The concrete action here is structural, not analytical. CHROs need to audit current span-of-control ratios by function, identify where AI tooling is already absorbing coordination work, and then rewrite the first-line manager job architecture before Finance writes it for you with a single number. That rewrite isn't a job description exercise. It's a value proposition exercise: what does a manager in this function exist to do in a world where coordination is automated? If you can't answer that cleanly, you don't have a manager design. You have a legacy reporting structure with a new budget pressure applied to it.
Fair counterargument: not every function is ready for expanded spans. The research on span limits in high-complexity roles is real. Managing fifteen engineers doing novel technical work is categorically different from managing fifteen customer service representatives with AI-assisted workflows. Span-of-control optimization is not one-size-fits-all.
That's exactly why the CHRO needs to own the design, function by function, before a blunt financial target lands from above.
QUICK SIGNALS
192,000 HR Jobs Face High Automation Risk with No Technical Barriers
SHRM research identifies 192,000 U.S. HR positions that are already at least 50% automated with no regulatory or client-preference barriers preventing further displacement. The key phrase: "no nontechnical barriers." The obstacle to automation in these roles isn't legal protection or relationship dependency. It's organizational will. CHROs who are advising other functions on AI displacement while leaving their own team unexamined have a credibility problem they may not see coming.
Monster.com Founder Launches AI-Native Talent Marketplace Boomband
Jeff Taylor, founder of Monster.com, launched Boomband, an AI-native platform that replaces resumes and job descriptions with AI-generated dossiers, backed by a $4M seed round. Taylor's diagnosis is credible: current AI in recruiting is mostly noise layered on broken process. The harder problem is that replacing a 70-year standard requires candidates and employers to change simultaneously. That two-sided coordination problem is where most TA tech stalls, regardless of how good the product is. Watch the traction, not the launch.
THE HUMAN ANGLE
The question I keep turning over this week: we talk about AI eliminating jobs, but the more interesting disruption is AI eliminating reasons that jobs exist.
A middle manager's role didn't start as a job title. It started as a solution to a coordination problem. Someone needed to route information, triage decisions, and translate strategy into daily work for a team. The job crystallized around those tasks. Now AI is dissolving the tasks, and organizations are treating the job title as if it's what needs to go, rather than the underlying problem that needed solving.
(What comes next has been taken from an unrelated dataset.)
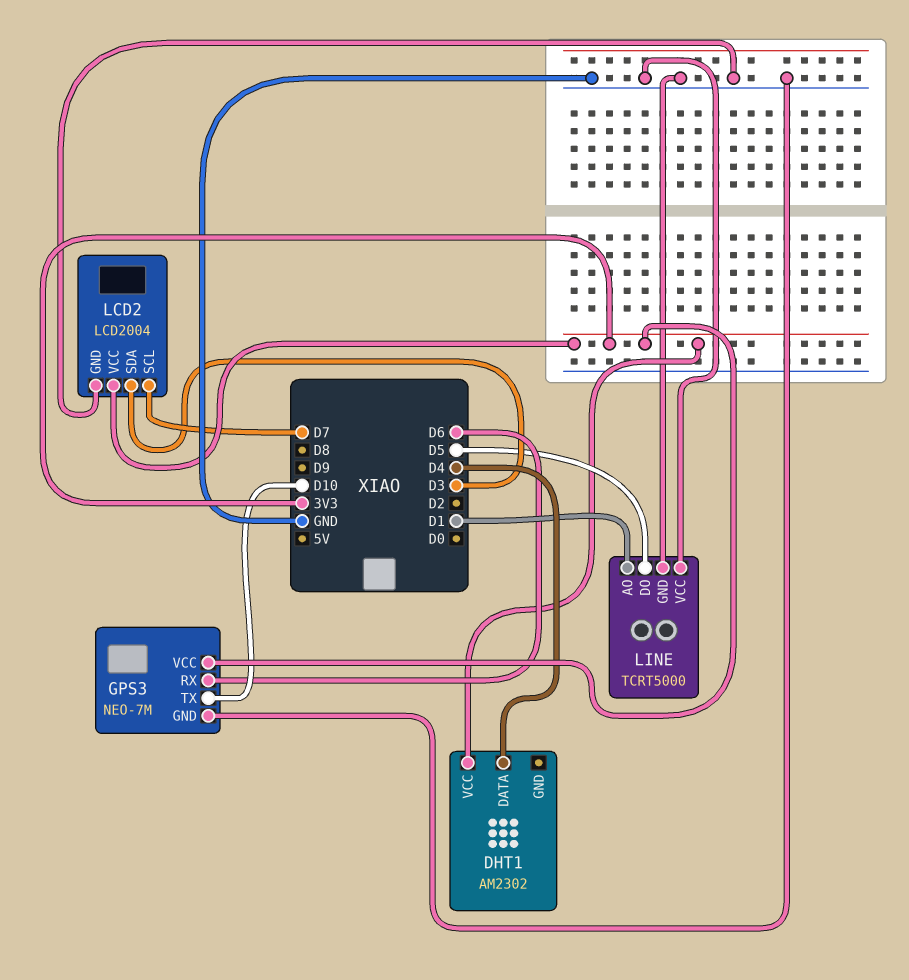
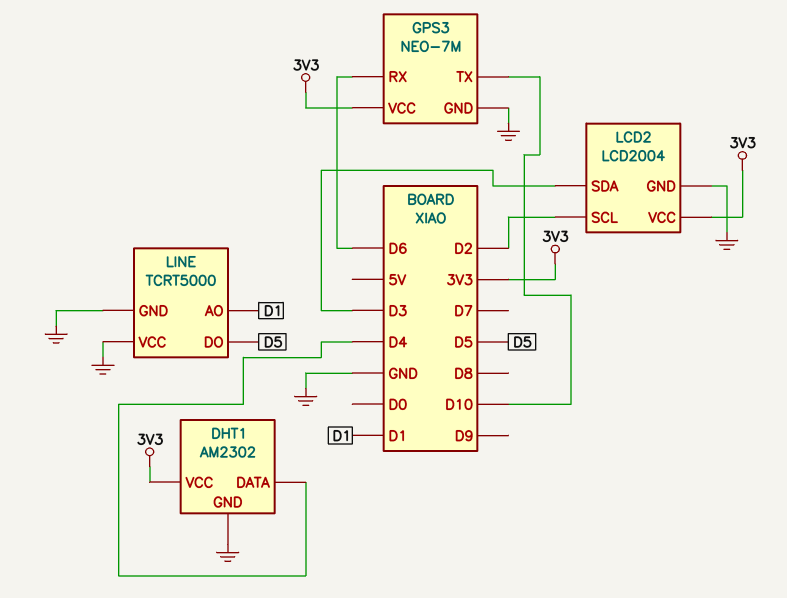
DHT1 pin GND: none -> GND
LCD2 pin SCL: D7 -> D2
The same thing is happening in HR operations, in recruiting, in L&D. The transactional tasks that justified whole role categories are getting absorbed quietly. What's left are judgment calls. Someone has to navigate ambiguity. Someone has to hold relationships intact when priorities shift. Those demands are harder to staff for, harder to train for, and harder to measure. Which is exactly why most organizations won't redesign for them. They'll just cut the denominator and call it progress.
The CHROs who come out of the next 18 months with intact functions and organizational trust will be the ones who got ahead of this question: what does each role on my team exist to solve? Not what do they do, but what problem would go unsolved without them? That's a hard question to ask about your own team. It's also the only question that matters right now.